En medio de una visita de inspección, el gobernador Eduardo Verano aseguró que la estructura hidráulica de la segunda fase de la Gran Vía, que comprende la ampliación del Corredor Universitario en el tramo entre el Club Campestre y la Universidad del Atlántico, se encuentra en la fase final.
Durante el recorrido, el mandatario departamental verificó los trabajos que se adelantan entre el centro comercial Le Champ y la sede de la Universidad del Atlántico, donde se adelanta la construcción del deprimido, las redes de servicios públicos y el sistema que ayudará a evacuar de manera rápida las aguas.
“Estamos metiendo tubos de 36 pulgadas y de 48 pulgadas para que los arroyos que tradicionalmente se estancaban aquí, que formaban una gran laguna durante varios días, pasen por debajo de esta estructura y lleguen directamente hasta Mallorquín”, explicó Verano.
Cabe resaltar que en el desarrollo de esta megaobra se han enfrentado diversas dificultades durante su ejecución.
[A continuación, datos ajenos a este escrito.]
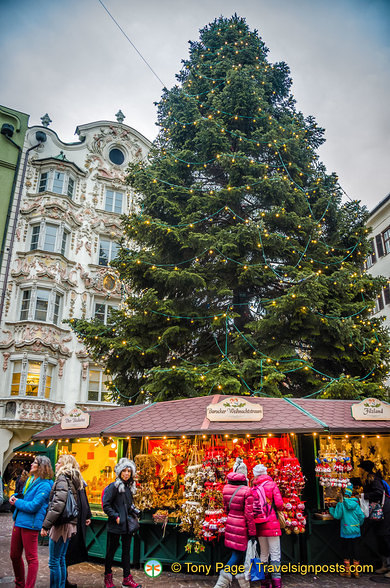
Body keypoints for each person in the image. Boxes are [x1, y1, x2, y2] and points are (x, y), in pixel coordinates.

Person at [9, 455, 54, 588]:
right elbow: (25, 496)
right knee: (14, 555)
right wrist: (15, 496)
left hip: (31, 524)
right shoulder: (31, 479)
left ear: (41, 467)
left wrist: (17, 502)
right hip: (19, 521)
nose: (32, 464)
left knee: (31, 559)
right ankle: (20, 584)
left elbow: (33, 506)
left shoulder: (45, 485)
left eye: (35, 462)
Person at [41, 454, 83, 588]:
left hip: (61, 524)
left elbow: (58, 504)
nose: (56, 465)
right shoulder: (73, 479)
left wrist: (46, 525)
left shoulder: (62, 478)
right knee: (61, 558)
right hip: (70, 523)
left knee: (54, 561)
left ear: (65, 464)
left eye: (59, 462)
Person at [213, 458, 256, 588]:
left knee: (239, 553)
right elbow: (249, 514)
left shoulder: (226, 488)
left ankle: (244, 583)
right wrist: (252, 533)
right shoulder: (247, 491)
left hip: (231, 523)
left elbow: (226, 508)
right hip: (242, 525)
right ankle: (221, 582)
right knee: (239, 553)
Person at [102, 458, 141, 588]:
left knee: (126, 552)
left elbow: (128, 506)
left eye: (129, 471)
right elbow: (106, 505)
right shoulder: (113, 487)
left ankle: (126, 578)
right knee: (111, 551)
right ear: (119, 472)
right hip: (116, 525)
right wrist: (116, 516)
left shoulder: (128, 488)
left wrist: (134, 512)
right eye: (124, 470)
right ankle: (108, 577)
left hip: (127, 526)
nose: (126, 473)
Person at [252, 463, 284, 588]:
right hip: (272, 523)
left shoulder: (254, 486)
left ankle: (264, 582)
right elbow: (280, 504)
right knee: (275, 553)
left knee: (263, 553)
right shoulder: (272, 485)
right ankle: (277, 582)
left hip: (260, 524)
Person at [359, 459, 390, 577]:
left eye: (360, 468)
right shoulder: (369, 479)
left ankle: (388, 566)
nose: (358, 470)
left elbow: (378, 492)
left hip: (384, 511)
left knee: (385, 537)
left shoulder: (374, 479)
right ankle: (384, 565)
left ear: (364, 469)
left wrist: (363, 495)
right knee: (380, 538)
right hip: (379, 512)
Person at [329, 483, 365, 577]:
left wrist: (331, 510)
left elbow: (337, 516)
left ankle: (347, 571)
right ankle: (356, 572)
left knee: (346, 551)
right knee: (356, 550)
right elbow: (361, 516)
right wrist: (358, 525)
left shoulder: (341, 504)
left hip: (345, 531)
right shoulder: (355, 503)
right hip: (356, 530)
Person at [65, 474, 92, 588]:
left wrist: (87, 515)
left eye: (59, 463)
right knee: (61, 555)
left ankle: (61, 582)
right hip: (69, 520)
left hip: (69, 520)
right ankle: (62, 581)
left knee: (62, 555)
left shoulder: (75, 482)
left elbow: (84, 500)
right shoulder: (70, 481)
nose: (56, 464)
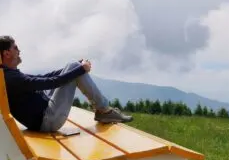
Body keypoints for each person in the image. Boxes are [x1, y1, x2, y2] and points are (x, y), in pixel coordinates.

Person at [0, 35, 133, 132]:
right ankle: (104, 110)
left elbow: (43, 77)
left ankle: (103, 109)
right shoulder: (11, 77)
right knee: (74, 66)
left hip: (43, 114)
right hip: (48, 120)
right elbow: (51, 82)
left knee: (73, 66)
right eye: (15, 48)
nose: (19, 50)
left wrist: (76, 69)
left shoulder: (6, 74)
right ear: (6, 53)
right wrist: (81, 69)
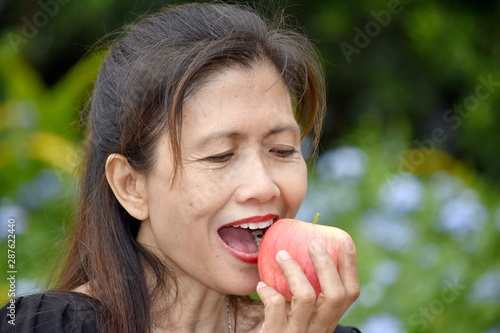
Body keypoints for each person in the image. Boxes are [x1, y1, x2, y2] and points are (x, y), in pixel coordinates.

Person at [1, 2, 360, 332]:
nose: (264, 186)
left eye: (282, 150)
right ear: (130, 186)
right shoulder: (43, 325)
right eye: (220, 155)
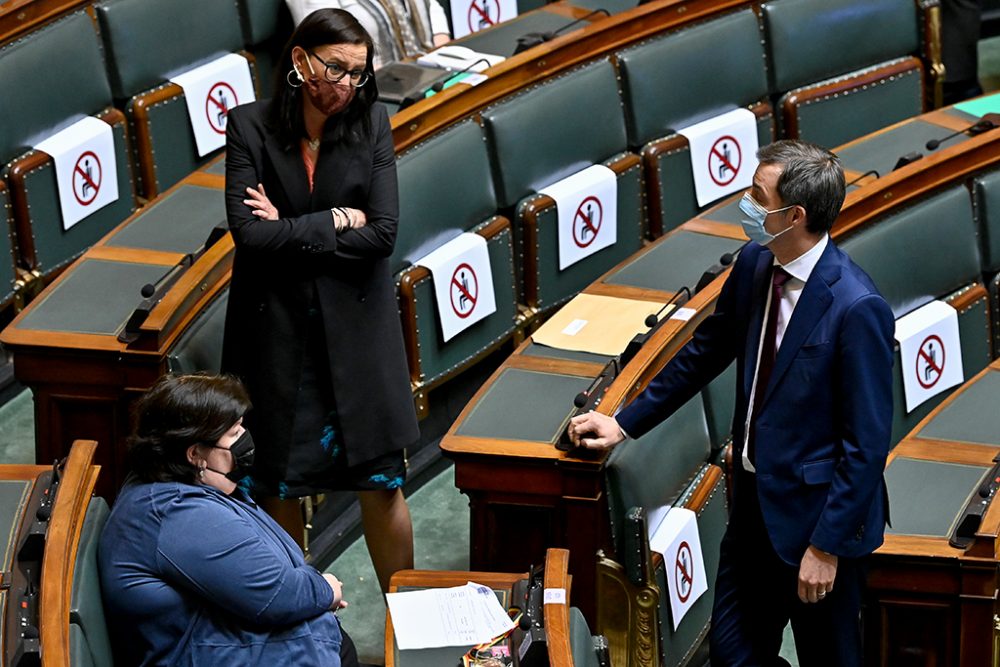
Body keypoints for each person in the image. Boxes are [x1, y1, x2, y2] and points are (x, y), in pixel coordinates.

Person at [568, 140, 893, 667]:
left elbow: (866, 444)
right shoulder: (754, 264)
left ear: (794, 216)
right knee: (734, 657)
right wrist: (624, 423)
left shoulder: (857, 307)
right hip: (752, 512)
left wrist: (825, 548)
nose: (745, 204)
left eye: (755, 196)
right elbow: (704, 353)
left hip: (817, 526)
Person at [222, 7, 420, 594]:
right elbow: (250, 237)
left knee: (381, 483)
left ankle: (406, 618)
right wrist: (334, 220)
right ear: (301, 60)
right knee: (278, 484)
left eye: (359, 73)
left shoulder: (372, 125)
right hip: (277, 338)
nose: (347, 85)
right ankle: (302, 616)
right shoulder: (249, 127)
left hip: (358, 337)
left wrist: (294, 228)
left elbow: (383, 233)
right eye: (336, 69)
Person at [98, 374, 359, 666]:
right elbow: (277, 594)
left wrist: (312, 594)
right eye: (234, 434)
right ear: (195, 454)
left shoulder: (184, 481)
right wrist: (325, 590)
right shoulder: (179, 516)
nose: (245, 440)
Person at [286, 0, 451, 69]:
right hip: (369, 94)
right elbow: (328, 50)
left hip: (427, 71)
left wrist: (442, 59)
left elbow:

Sin embargo, Verano aseveró que el objetivo final es garantizar el bienestar y desarrollo para la comunidad. De esta manera, pidió paciencia a los ciudadanos frente a los diferentes retrasos.
También mencionó que el proyecto avanza bajo el cronograma establecido con el contratista y con los recursos asegurados para su culminación.
Otros frentes de obra
El secretario de Infraestructura del Atlántico, Azael Charris, comentó que todos los frentes de trabajo permanecen activos en la Unidad Funcional 2 de la Gran Vía.
El funcionario especificó que ahora se adelantan labores de traslado y reubicación de redes de media y baja tensión, así como conexiones de agua potable, en el trayecto entre la Olímpica y la Universidad del Atlántico.
Además, avanzan las obras de construcción de losas de pavimento, tanto en el interior del deprimido como en los sectores externos, junto con trabajos relacionados con la ciclo ruta y las zonas entrelazadas del proyecto.
“El sitio más activo que hay ahora mismo es la construcción y terminación del deprimido. Aquí se está concluyendo la parte estructural con zapatas, columnas y vigas de apoyo que sostendrán el puente de la glorieta”, señaló Charris.
Según explicó el secretario, la obra contempla cinco columnas de 60x60 centímetros para el puente peatonal y otras cinco para el puente vehicular, soportadas sobre zapatas de 11 metros de largo por 2 metros y 80 centímetros de peralte, fundidas en concreto de 4000 psi.
“Podemos dar un gran parte positivo con respecto a la construcción de la parte estructural del deprimido”, afirmó el funcionario, quien reiteró que el proyecto transcurre dentro de los tiempos acordados con el contratista.
Por último, la Gobernación del Atlántico recalcó que la Gran Vía busca mejorar la movilidad del corredor, reducir los problemas históricos de inundaciones y fortalecer la conectividad vial en el área metropolitana de Barranquilla.